Lizzie se lanzó a los brazos de su amado. Hasta ese momento no había creído que estaba vivo, y a él le sucedía lo mismo respecto a ella. Los dos no se separaron mientras ella, entre sonrisas y lágrimas, contaba su historia.

Peter Burton se disculpó por haber «robado» el caballo blanco.

—Quería socorrer a su esposa —dijo—, pero ella se ha defendido por sí misma. —Miró a Lizzie con admiración.

Michael asintió.

—Siempre ha sido una mujer luchadora —apuntó con ternura—. De todos modos, muchas gracias, reverendo. Pero ¿qué hacemos con ese? —Señaló el cuerpo de Coltrane.

Burton consideró brevemente las posibilidades.

—Ayúdeme a colocarlo sobre un caballo —pidió al final, resignado—. Esta noche lo llevaremos a las peñas que hay encima de Gabriel’s Gully y lo tiraremos desde allí. Parecerá un accidente o un suicidio. Winslow lo ha acusado delante de varias personas de haber matado a Chris Timlock. Nadie se peleará por investigar su muerte. Así nadie molestará a su esposa y nadie sabrá ni de este sitio ni del oro.
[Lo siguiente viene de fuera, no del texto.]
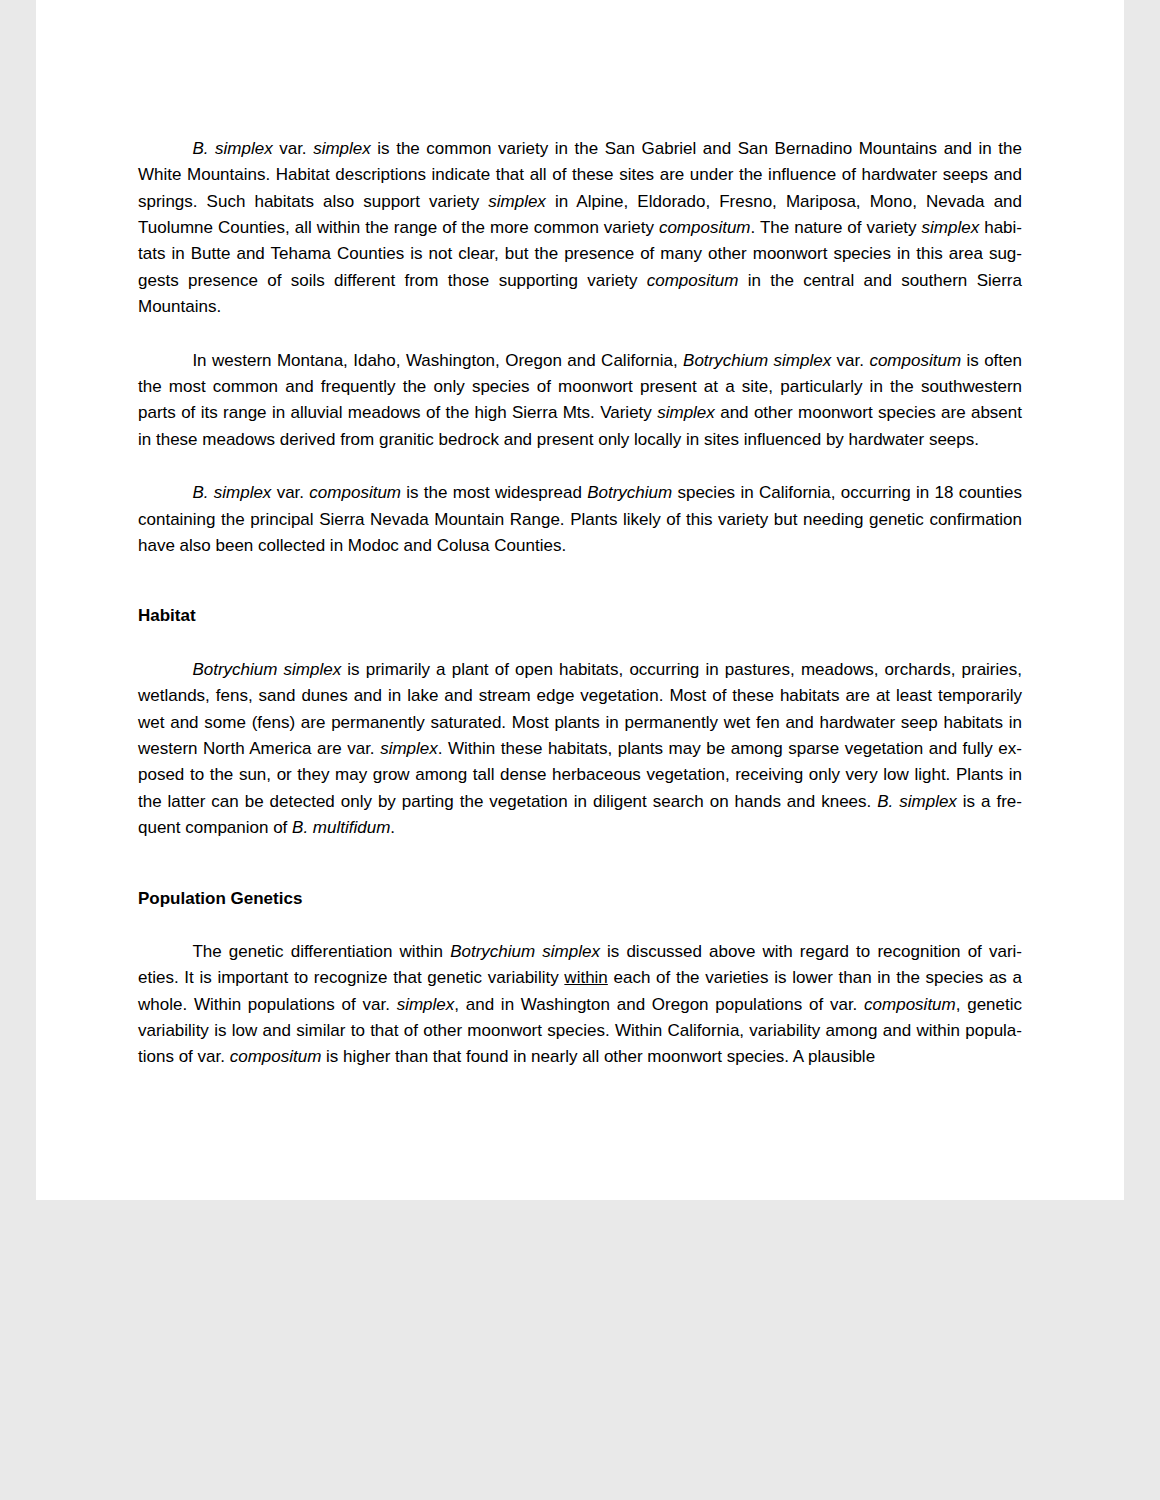B. simplex var. simplex is the common variety in the San Gabriel and San Bernadino Mountains and in the White Mountains. Habitat descriptions indicate that all of these sites are under the influence of hardwater seeps and springs. Such habitats also support variety simplex in Alpine, Eldorado, Fresno, Mariposa, Mono, Nevada and Tuolumne Counties, all within the range of the more common variety compositum. The nature of variety simplex habitats in Butte and Tehama Counties is not clear, but the presence of many other moonwort species in this area suggests presence of soils different from those supporting variety compositum in the central and southern Sierra Mountains.
In western Montana, Idaho, Washington, Oregon and California, Botrychium simplex var. compositum is often the most common and frequently the only species of moonwort present at a site, particularly in the southwestern parts of its range in alluvial meadows of the high Sierra Mts. Variety simplex and other moonwort species are absent in these meadows derived from granitic bedrock and present only locally in sites influenced by hardwater seeps.
B. simplex var. compositum is the most widespread Botrychium species in California, occurring in 18 counties containing the principal Sierra Nevada Mountain Range. Plants likely of this variety but needing genetic confirmation have also been collected in Modoc and Colusa Counties.
Habitat
Botrychium simplex is primarily a plant of open habitats, occurring in pastures, meadows, orchards, prairies, wetlands, fens, sand dunes and in lake and stream edge vegetation. Most of these habitats are at least temporarily wet and some (fens) are permanently saturated. Most plants in permanently wet fen and hardwater seep habitats in western North America are var. simplex. Within these habitats, plants may be among sparse vegetation and fully exposed to the sun, or they may grow among tall dense herbaceous vegetation, receiving only very low light. Plants in the latter can be detected only by parting the vegetation in diligent search on hands and knees. B. simplex is a frequent companion of B. multifidum.
Population Genetics
The genetic differentiation within Botrychium simplex is discussed above with regard to recognition of varieties. It is important to recognize that genetic variability within each of the varieties is lower than in the species as a whole. Within populations of var. simplex, and in Washington and Oregon populations of var. compositum, genetic variability is low and similar to that of other moonwort species. Within California, variability among and within populations of var. compositum is higher than that found in nearly all other moonwort species. A plausible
Los tres callaron mientras bajaban la montaña. Michael llevaba el caballo con el cadáver.

—¿Por qué nos ayuda? —preguntó al reverendo cuando Lizzie se quedó un poco rezagada—. Lizzie dice que ni siquiera tiene una prueba de que el hombre la amenazaba.

Burton se encogió de hombros y recordó de nuevo la escena que se había desarrollado encima de la cascada. El gesto de danza de Lizzie, su grito…

—He visto algo extraño —dijo a media voz—. Algo que en realidad no debería existir. Digamos que… obedezco la voluntad de los dioses.